En contrepartie, l’alternative régionale que laisse entrevoir l’alliance inter-sunnite en émergence (Arabie saoudite, Pakistan, Turquie, Égypte?) n’est pas plus rassurante. Ces autoritarismes islamiques avec leurs dérives totalitaires et terroristes ne présagent pas mieux, tout en sachant que la nature circonstanciée de l'alliance la voue à une extinction préprogrammée. Le motif qui sous-tend cette alliance improvisée est celui dicté par la nécessité de faire face à un hégémonisme chiite qui, quoique défait, estime pouvoir prendre sa revanche, ne serait-ce qu’en instillant les dynamiques de la guerre civile et du chaos institutionnalisé. Autrement, l’ambivalence de cette alliance tient à sa complexion intérimaire, celle de la rivalité et celle de l’intermédiation posée par les trois acteurs. Il fallait tracer des frontières, quoi qu’imaginaires, afin de mieux marquer les lignes de démarcation. 

En outre, ce qui rassemble les antagonistes des deux côtés de la ligne de clivage historique sunnite-chiite, c’est la ligne de démarcation des blocs civilisationnels (R. Aron, S. Huntington). Elle les sépare de l’architecture géopolitique de l’après-deuxième guerre mondiale et de ses institutions fédératrices qu’ils tentent de subvertir de manière insidieuse. L’islam a un problème avec la modernité occidentale tant au niveau des fondements de l’ordre international que de celui de son intégration dans les démocraties occidentales dont il conteste les prédicats anthropologiques. Il est en congruence avec la nouvelle barbarie introduite par le wokisme, ainsi qu'avec sa profession de foi anti-moderniste, qui est également teintée de bolchevisme et de ses mythes de régénération par la terreur et les entreprises génocidaires.

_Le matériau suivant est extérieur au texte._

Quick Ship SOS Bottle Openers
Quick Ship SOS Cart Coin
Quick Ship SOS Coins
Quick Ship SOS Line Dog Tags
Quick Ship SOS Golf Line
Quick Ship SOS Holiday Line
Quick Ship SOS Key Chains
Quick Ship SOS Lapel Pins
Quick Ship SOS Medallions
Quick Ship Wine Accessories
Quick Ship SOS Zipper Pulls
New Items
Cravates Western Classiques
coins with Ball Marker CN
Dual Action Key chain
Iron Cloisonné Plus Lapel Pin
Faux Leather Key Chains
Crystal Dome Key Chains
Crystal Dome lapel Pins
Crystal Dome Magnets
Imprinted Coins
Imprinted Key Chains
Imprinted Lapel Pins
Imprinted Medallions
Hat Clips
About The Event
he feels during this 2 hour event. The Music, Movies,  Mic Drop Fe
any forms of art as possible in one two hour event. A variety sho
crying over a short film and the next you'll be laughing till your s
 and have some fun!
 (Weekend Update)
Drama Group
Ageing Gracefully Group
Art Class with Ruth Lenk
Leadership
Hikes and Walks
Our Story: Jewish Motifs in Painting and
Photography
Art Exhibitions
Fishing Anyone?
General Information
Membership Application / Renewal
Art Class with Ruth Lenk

La date-butoir du 7 octobre 2023 sonne le glas bien au-delà du glacis israélo-palestinien, elle trace en réalité les bornes entre les figurations émergentes du totalitarisme contemporain et ses esquisses géopolitiques et stratégiques. Le palestinisme n’a rien à voir avec les enjeux du conflit entre Israéliens et Palestiniens. Celui-ci aurait dû être résolu dès 1947 avec la première résolution de l’ONU naissante. Il aurait également dû l'être avec l’ensemble des résolutions négociées et offertes par les instances internationales (Camp David 1979 et dérivées, Oslo-Washington-DC, 1993-1995) et par les premiers ministres israéliens (E. Barak, 2000, E. Olmert, 2008).

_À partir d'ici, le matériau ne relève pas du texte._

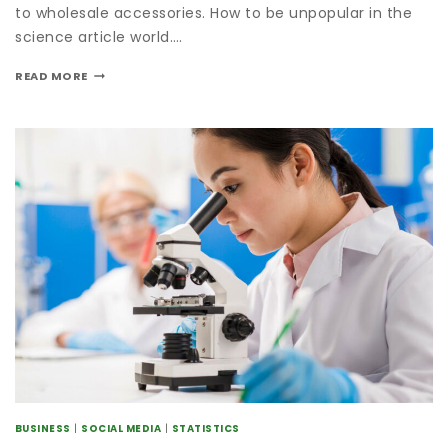
to wholesale accessories. How to be unpopular in the
science article world….
READ MORE
BUSINESS
|
SOCIAL MEDIA
|
STATISTICS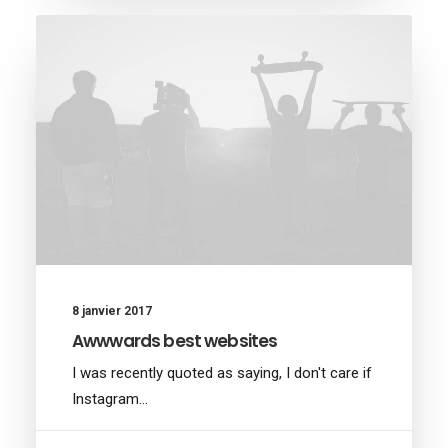
8 janvier 2017
Awwwards best websites
I was recently quoted as saying, I don't care if
Instagram…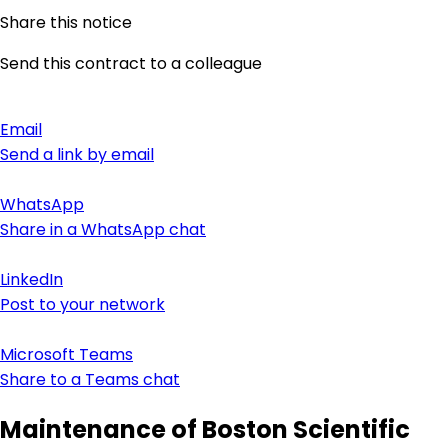
Share this notice
Send this contract to a colleague
Email
Send a link by email
WhatsApp
Share in a WhatsApp chat
LinkedIn
Post to your network
Microsoft Teams
Share to a Teams chat
Maintenance of Boston Scientific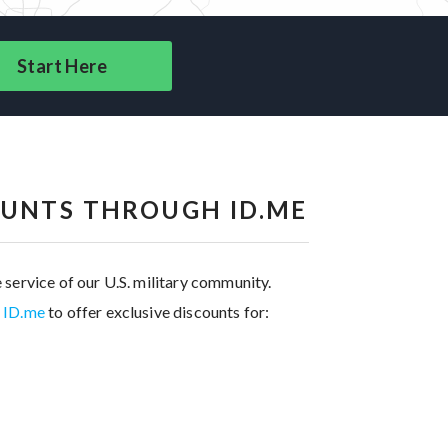
Start Here
OUNTS THROUGH ID.ME
 service of our U.S. military community.
h ID.me
to offer exclusive discounts for: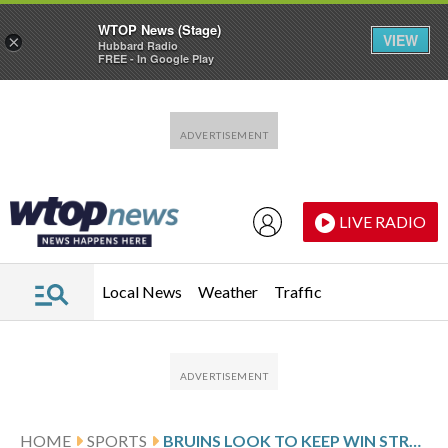
WTOP News (Stage)
VIEW
×
Hubbard Radio
FREE - In Google Play
Skip to main content
Skip to footer
LIVE RADIO
Local News
Weather
Traffic
HOME
SPORTS
BRUINS LOOK TO KEEP WIN STREAK GOING, VISIT THE BLACKHAWKS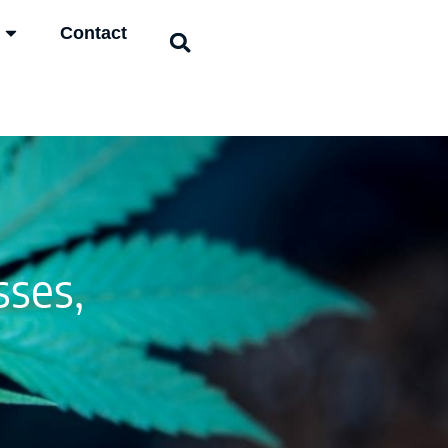
Contact
ses,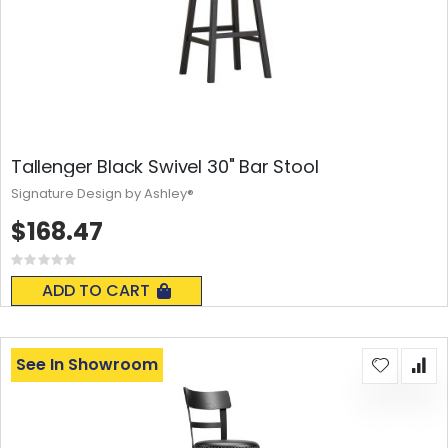
Tallenger Black Swivel 30" Bar Stool
Signature Design by Ashley®
$168.47
Rating:
0%
ADD TO CART
See In Showroom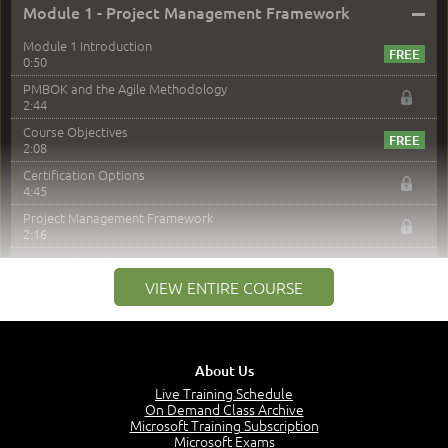
–
Module 1 - Project Management Framework
Module 1 Introduction
0:50
PMBOK and the Agile Methodology
2:44
Course Objectives
2:08
Certification Options
4:45
Project Management Framework
2:16
PMI Membership
4:38
VIEW ENTIRE COURSE
Project Management PMI Certifications
5:13
PMP Examination
5:12
About Us
The Value of PMI-PMP Certification
Live Training Schedule
2:51
On Demand Class Archive
Microsoft Training Subscription
CAPM Certification
Microsoft Exams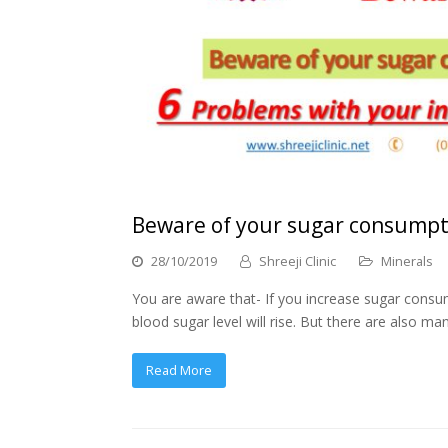
Beware of your sugar consumpti
28/10/2019
Shreeji Clinic
Minerals
You are aware that- If you increase sugar consum
blood sugar level will rise. But there are also
Read More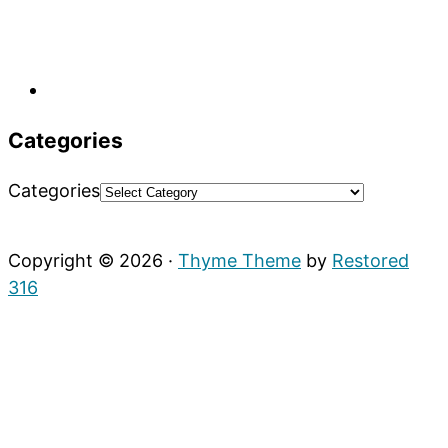
Categories
Categories
Copyright © 2026 ·
Thyme Theme
by
Restored
316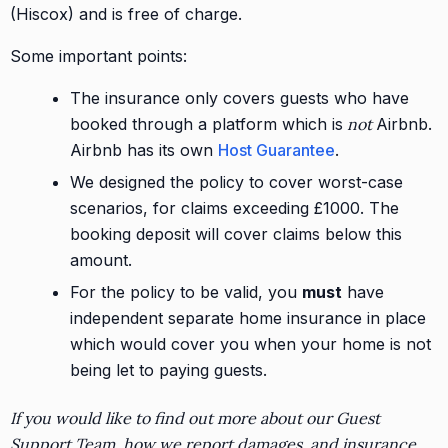
(Hiscox) and is free of charge.
Some important points:
The insurance only covers guests who have
booked through a platform which is
not
Airbnb.
Airbnb has its own
Host Guarantee
.
We designed the policy to cover worst-case
scenarios, for claims exceeding £1000. The
booking deposit will cover claims below this
amount.
For the policy to be valid, you
must
have
independent separate home insurance in place
which would cover you when your home is not
being let to paying guests.
If you would like to find out more about our Guest
Support Team, how we report damages, and insurance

Les instrumentalisations de la question palestinienne par les politiques de puissance arabe et musulmane et celles du temps soviétique et de la gauche sauvage ont tué toutes les chances d’un règlement négocié à différents intervalles. La politique des «plateformes opérationnelles intégrées» mise en action par Q. Suleimani a été utilisée pour promouvoir la stratégie de subversion iranienne. En l’occurrence, elle lui a conféré une légitimité islamique fondée sur le prisme judaïque et ses modulations agonistes scripturaires (Coran, Hadiths), et en a fait le fer de lance de la lutte contre la pollution de l’Occident colonisateur (Gharb Zadegi). Il est inutile de reprendre la discussion tant que les règles de la discussion sont disparates et sans socle commun sur le plan épistémologique. La violence est inscrite dans les interstices d’un immense malentendu, car l’écart linguistique est le signe d’une controverse historique qui est bien loin d’être résolue. Entre-temps les sociétés en paient le coût.